A data science project in which we explore the connection between various code hierarchies(methods, classes and packages) in a Java program, where we define those connections via two ways:
-
Function dependencies inferred from the function call graph.
-
Dependencies inferred from code hierarchies that are "changed together" - in the same git commit, or the same pull request.
The former part was implemented via the soot library, using a small Java wrapper program located at the following repository
The latter was implemented by extracting commits and pull requests via GitHub's API as well as pygit2
and matching them to the code hierarchies in which they reside.
This was done via hand-rolling a partial Java parser for hierarchy declarations.
These dependencies can be modelled via a graph and analyzed in various ways; check out the write up for more information. An interactive visualization of these graphs was implemented via the Dash library as a web-app.
This project was done as part of the course "A Needle in a Data Haystack" taken at the Hebrew University of Jerusalem.
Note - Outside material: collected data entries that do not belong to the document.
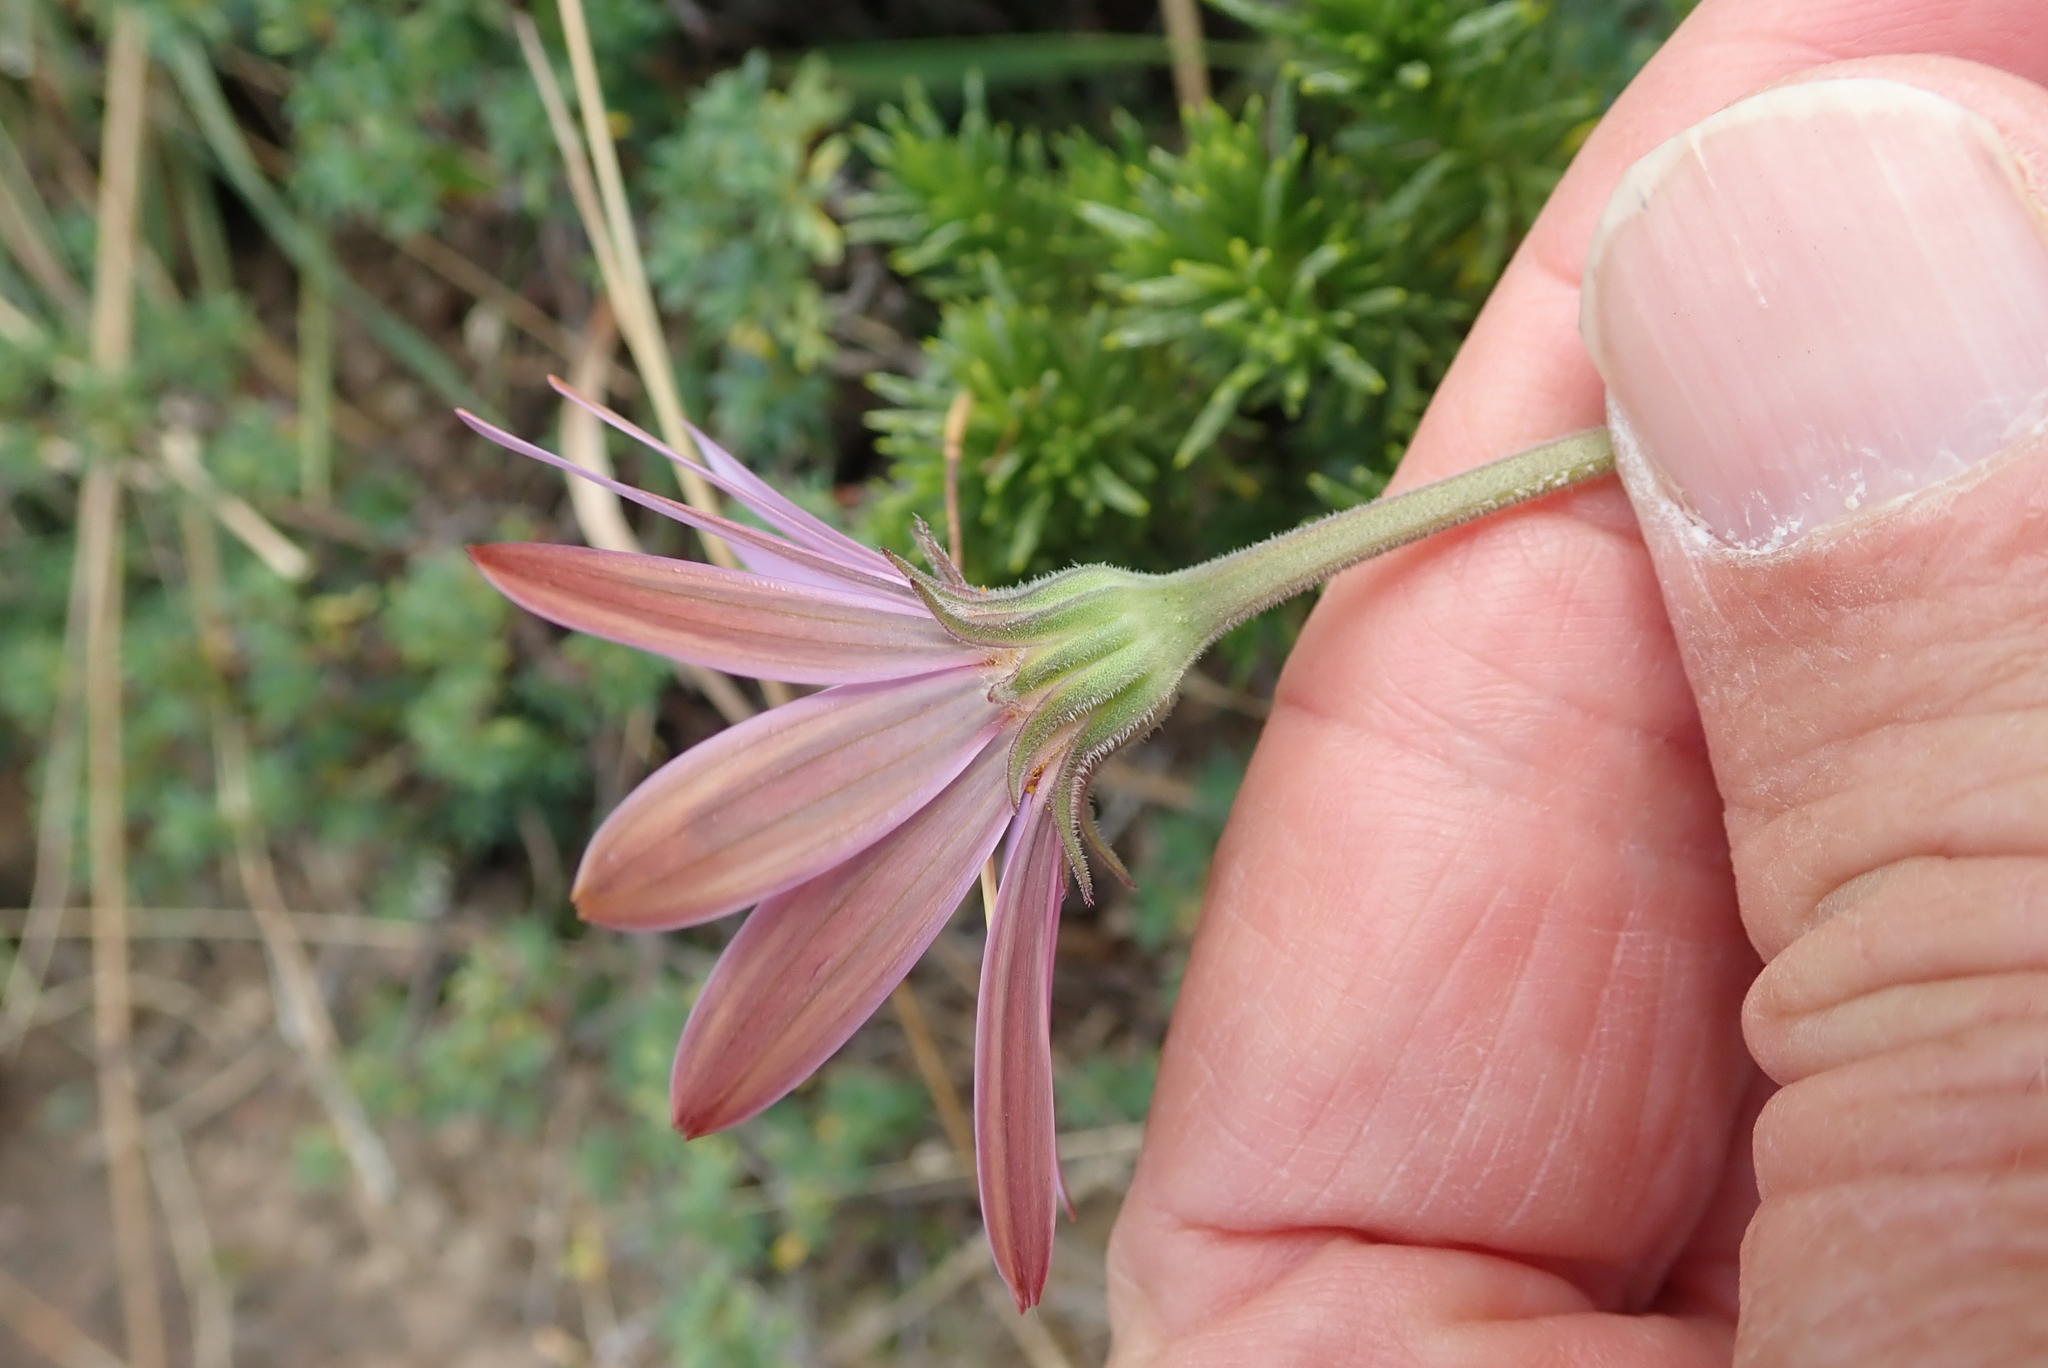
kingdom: Plantae
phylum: Tracheophyta
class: Magnoliopsida
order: Asterales
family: Asteraceae
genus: Dimorphotheca
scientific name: Dimorphotheca jucunda
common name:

You can build and run the included Dockerfile in order to run the visualization tool as follows:
docker build -t gitanalysis .
docker run -it -v ./GRAPHS:/app/GRAPHS -p 8050:8050 gitanalysis
And then visit http://localhost:8050
The app also includes a section for creating a graph using the call-graph method (by invoking the included Java graph generator) for a .jar executable program( includes a Main class)
Generating graphs from commits/PRs can only be done manually by modifying and running [assocRules.ipynb] with various parameters that need be manually tuned(see writeup).
You can download some pre-made graphs from here and insert them into GRAPHS
. (Generated from jadx, a Java/Android decompiler)